**Document section**
+++
T spells trouble as Zionists claim Palestine alphabet book is ‘anti-Semitic’

Middle East Monitor

A public reading of the first-ever alphabet story book in the English language about Palestine has caused outrage among some American library patrons who claim that its contents are anti-Semitic. Now a literary event featuring the children’s book P is for Palestine and its author has been shelved until at least next month when the library’s board of trustees will hold a public meeting to consider rescheduling the event for the book written by Golbarg Bashi.

Bashi was due to read P is for Palestine during a children’s event at the Highland Park Public Library in New Jersey, but several residents complained. They allege that the 2017 self-published book is anti-Semitic and promotes violence. One local resident complained: “I is for Intifada — encouraging children to rise up any way they see fit to resist. Far from peaceful and far from appropriate.” She added that the prospect of the book’s author visiting her community to host the reading made her “feel unsafe”.

According to US cable network Fox News, the main focus of the objections arises from the content of the section “I is for Intifada”. According to the Iranian-American author, intifada is the Arabic word for “resistance” and has a peaceful connotation. She likened it to the recent “Woman’s March”. The word’s literal definition is “tremor”, “shuddering” or “shaking off”, although “uprising” is in popular usage.
+++
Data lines
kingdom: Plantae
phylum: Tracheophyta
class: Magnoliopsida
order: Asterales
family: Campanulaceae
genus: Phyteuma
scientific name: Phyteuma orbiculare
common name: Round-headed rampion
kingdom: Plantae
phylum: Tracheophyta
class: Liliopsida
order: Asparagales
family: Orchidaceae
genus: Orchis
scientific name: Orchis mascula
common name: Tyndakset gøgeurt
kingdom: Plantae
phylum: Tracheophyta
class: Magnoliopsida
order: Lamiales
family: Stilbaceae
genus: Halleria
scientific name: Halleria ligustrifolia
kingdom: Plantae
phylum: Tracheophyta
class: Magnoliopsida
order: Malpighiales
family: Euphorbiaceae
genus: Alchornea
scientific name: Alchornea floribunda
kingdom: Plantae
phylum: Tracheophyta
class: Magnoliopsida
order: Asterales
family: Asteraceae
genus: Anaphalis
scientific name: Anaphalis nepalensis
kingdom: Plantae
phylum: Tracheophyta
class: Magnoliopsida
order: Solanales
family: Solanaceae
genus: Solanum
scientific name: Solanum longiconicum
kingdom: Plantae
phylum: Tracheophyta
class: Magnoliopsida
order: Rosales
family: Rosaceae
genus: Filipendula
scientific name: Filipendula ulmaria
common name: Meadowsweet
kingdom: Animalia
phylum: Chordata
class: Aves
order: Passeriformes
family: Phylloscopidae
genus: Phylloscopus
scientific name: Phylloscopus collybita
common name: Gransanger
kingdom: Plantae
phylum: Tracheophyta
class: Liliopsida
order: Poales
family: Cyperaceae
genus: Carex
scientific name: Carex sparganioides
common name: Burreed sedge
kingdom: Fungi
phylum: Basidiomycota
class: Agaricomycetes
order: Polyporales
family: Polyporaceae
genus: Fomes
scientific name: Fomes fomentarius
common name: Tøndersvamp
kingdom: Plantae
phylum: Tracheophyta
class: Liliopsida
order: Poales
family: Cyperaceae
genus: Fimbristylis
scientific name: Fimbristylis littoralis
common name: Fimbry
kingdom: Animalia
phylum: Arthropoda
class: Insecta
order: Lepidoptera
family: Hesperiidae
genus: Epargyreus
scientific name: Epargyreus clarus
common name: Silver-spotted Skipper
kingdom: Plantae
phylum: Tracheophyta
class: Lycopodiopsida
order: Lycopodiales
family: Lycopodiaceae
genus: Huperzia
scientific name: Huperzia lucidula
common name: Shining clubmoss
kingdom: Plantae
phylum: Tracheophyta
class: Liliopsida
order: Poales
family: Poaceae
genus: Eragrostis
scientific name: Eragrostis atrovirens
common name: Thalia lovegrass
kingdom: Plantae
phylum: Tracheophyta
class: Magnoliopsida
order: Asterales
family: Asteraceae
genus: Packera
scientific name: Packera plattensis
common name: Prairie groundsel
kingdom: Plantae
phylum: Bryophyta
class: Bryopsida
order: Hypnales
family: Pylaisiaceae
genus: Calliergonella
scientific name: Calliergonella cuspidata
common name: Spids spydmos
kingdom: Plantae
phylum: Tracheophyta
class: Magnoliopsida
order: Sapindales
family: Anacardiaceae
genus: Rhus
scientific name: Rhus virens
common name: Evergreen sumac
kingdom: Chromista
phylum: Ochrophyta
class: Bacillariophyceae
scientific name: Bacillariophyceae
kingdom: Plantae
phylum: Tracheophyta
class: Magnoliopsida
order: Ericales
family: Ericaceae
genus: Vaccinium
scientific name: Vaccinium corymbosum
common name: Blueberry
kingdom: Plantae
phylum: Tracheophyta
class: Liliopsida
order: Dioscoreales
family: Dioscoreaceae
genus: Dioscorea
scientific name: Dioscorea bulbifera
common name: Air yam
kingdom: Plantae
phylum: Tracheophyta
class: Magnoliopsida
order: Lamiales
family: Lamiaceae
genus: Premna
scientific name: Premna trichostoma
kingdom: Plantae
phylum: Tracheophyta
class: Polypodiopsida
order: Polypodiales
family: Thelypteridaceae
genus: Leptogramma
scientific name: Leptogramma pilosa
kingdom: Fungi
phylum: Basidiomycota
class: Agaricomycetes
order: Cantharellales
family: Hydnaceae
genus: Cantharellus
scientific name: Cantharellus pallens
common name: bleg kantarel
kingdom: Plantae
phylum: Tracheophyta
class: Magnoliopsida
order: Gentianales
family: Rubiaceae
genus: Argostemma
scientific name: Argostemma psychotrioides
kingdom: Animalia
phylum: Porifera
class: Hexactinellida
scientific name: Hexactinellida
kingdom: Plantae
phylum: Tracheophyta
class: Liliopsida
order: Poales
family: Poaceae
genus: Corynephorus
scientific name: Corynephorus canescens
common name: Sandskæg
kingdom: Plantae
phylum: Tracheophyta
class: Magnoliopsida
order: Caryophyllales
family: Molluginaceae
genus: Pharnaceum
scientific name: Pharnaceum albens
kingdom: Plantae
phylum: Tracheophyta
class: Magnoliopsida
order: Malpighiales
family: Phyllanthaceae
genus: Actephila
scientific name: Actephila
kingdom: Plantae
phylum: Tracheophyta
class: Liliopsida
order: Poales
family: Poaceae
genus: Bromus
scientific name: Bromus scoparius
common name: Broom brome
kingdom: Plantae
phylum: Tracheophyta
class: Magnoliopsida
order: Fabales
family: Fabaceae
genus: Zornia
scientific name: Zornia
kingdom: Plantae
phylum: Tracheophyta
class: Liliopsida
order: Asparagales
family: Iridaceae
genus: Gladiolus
+++
**Instructions**
- 1) Answer these questions about the article on the Palestine alphabet book:
(a) At which library was the author due to read the book?
(b) In what year was the book self-published?
(c) What does the article give as the literal definition of the word "intifada"?
- 2) Reproduce the passage of the article from "A public reading" up to and including "by Golbarg Bashi.".
Rely only on the article, not on the listing.

**Responses for each task**
- 1)
(a) The Highland Park Public Library in New Jersey
(b) 2017
(c) "Tremor," "shuddering" or "shaking off"

- 2)
A public reading of the first-ever alphabet story book in the English language about Palestine has caused outrage among some American library patrons who claim that its contents are anti-Semitic. Now a literary event featuring the children’s book P is for Palestine and its author has been shelved until at least next month when the library’s board of trustees will hold a public meeting to consider rescheduling the event for the book written by Golbarg Bashi.